Abstract

Methoxy groups (OCH3) of plants show specific stable carbon and hydrogen isotope patterns that are used for applications in biogeochemical, atmospheric, paleoclimatic and food research. The method of choice for determining stable hydrogen and carbon isotope values of methoxy groups (δ2HOCH3 and δ13COCH3 values) is the conversion to gaseous iodomethane (CH3I) and subsequent measurement by stable isotope ratio mass spectrometry. However, comparative measurements particularly for stable hydrogen isotopes of plant methoxy groups are limited due to the lack of suitable reference materials. We have prepared three batches of powdered wood samples (birch HUBG3, beech HUBG4, and tineo HUBG5) collected from different geographical locations to serve as long-term reference materials for normalization of δ2HOCH3 but also δ13COCH3 values. Methoxy contents of the three wood samples range between 4.7 and 5.4%. Methoxy groups from subsamples of the three homogenized wood samples were quantitatively converted to CH3I and δ2HOCH3 and δ13COCH3 values of this CH3I were calibrated against international reference substances by high-temperature conversion- and elemental analyzer isotope ratio mass spectrometry. The δ2HOCH and δ13COCH3 values of HUBG3 and HUBG4 at 1σ uncertainty calibrated to the VSMOW and VPDB isotopic δ-scale, respectively are −272.9 ± 1.5 mUr and −29.40 ± 0.13 mUr; and −239.1 ± 1.4 mUr and −30.17 ± 0.13 mUr, respectively. In addition, the calibrated δ2HOCH value of HUBG5 is −191.7 ± 0.8 mUr. Whilst the δ2HOCH3 values of the three wood samples span a relatively wide range (~−280 to −190 mUr) suitable for normalization of δ2HOCH3 values of most plant samples that have been reported so far, δ13COCH3 values are restricted to a composition (~−30 mUr) typical of wood methoxy groups.

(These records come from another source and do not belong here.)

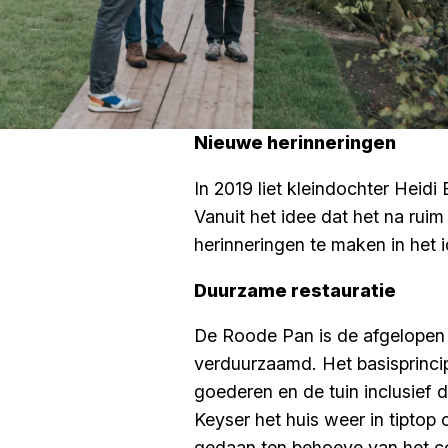
Nieuwe herinneringen
In 2019 liet kleindochter Hei
Vanuit het idee dat het na rui
herinneringen te maken in het i
Duurzame restauratie
De Roode Pan is de afgelopen 
verduurzaamd. Het basisprinci
goederen en de tuin inclusief 
Keyser het huis weer in tiptop
gedaan ten behoeve van het c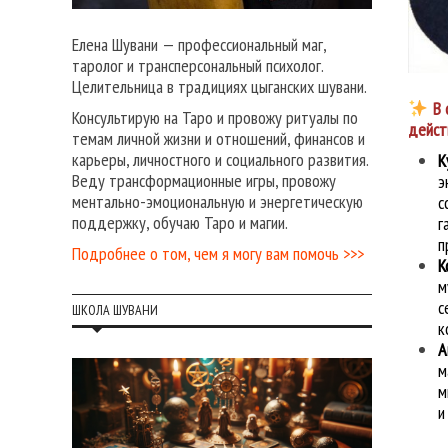
Елена Шувани — профессиональный маг,
таролог и трансперсональный психолог.
Целительница в традициях цыганских шувани.
В 
Консультирую на Таро и провожу ритуалы по
дейст
темам личной жизни и отношений, финансов и
карьеры, личностного и социального развития.
К
Веду трансформационные игры, провожу
э
ментально-эмоциональную и энергетическую
с
поддержку, обучаю Таро и магии.
г
п
Подробнее о том, чем я могу вам помочь >>>
К
м
с
ШКОЛА ШУВАНИ
к
А
м
м
и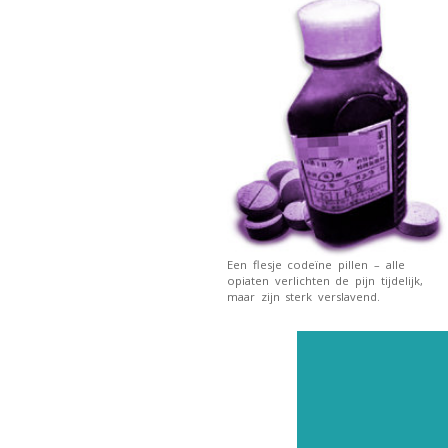
Een flesje codeïne pillen – alle
opiaten verlichten de pijn tijdelijk,
maar zijn sterk verslavend.
ABO
Abonne
nieuws 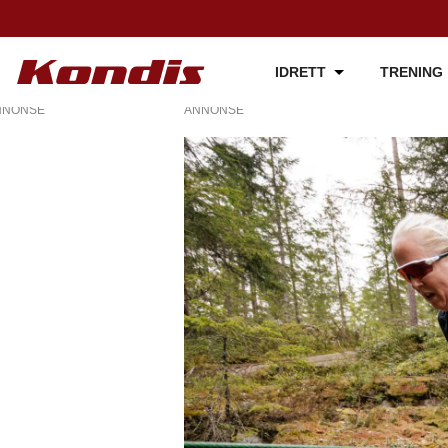
IDRETT
TRENING
NNONSE
ANNONSE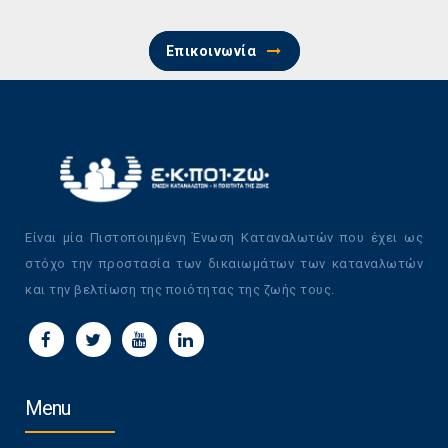
Επικοινωνία
Είναι μία Πιστοποιημένη Ένωση Καταναλωτών που έχει ως
στόχο την προστασία των δικαιωμάτων των καταναλωτών
και την βελτίωση της ποιότητας της ζωής τους.
Menu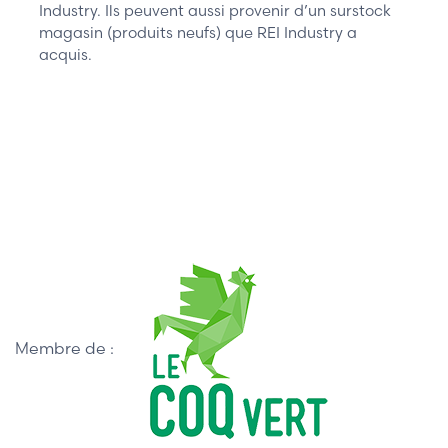
Industry. Ils peuvent aussi provenir d’un surstock
magasin (produits neufs) que REI Industry a
acquis.
Membre de :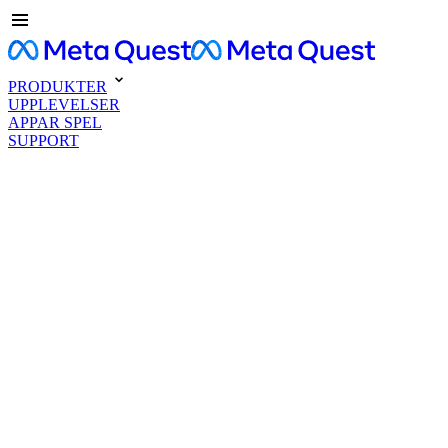
PRODUKTER
UPPLEVELSER
APPAR SPEL
SUPPORT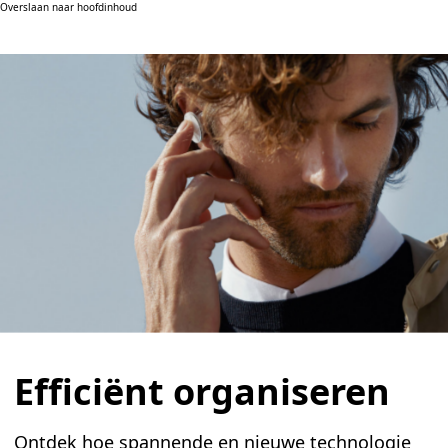
Overslaan naar hoofdinhoud
Efficiënt organiseren
Ontdek hoe spannende en nieuwe technologie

We suggest that the three investigated wood materials HUBG3–5 are ideally suited for long-term usage, inter-laboratory comparison, and together with the two recently reported methyl sulfate salts (HUBG1 and HUBG2) complete a new set of solid methoxy reference materials that cover almost the full range of plant methoxy groups reported so far. Therefore, we recommend replacing liquid CH3I and instead use the solid reference materials set HUBG1–5 for normalizing δ2HOCH3 and δ13COCH3 values to the respective δ-scales.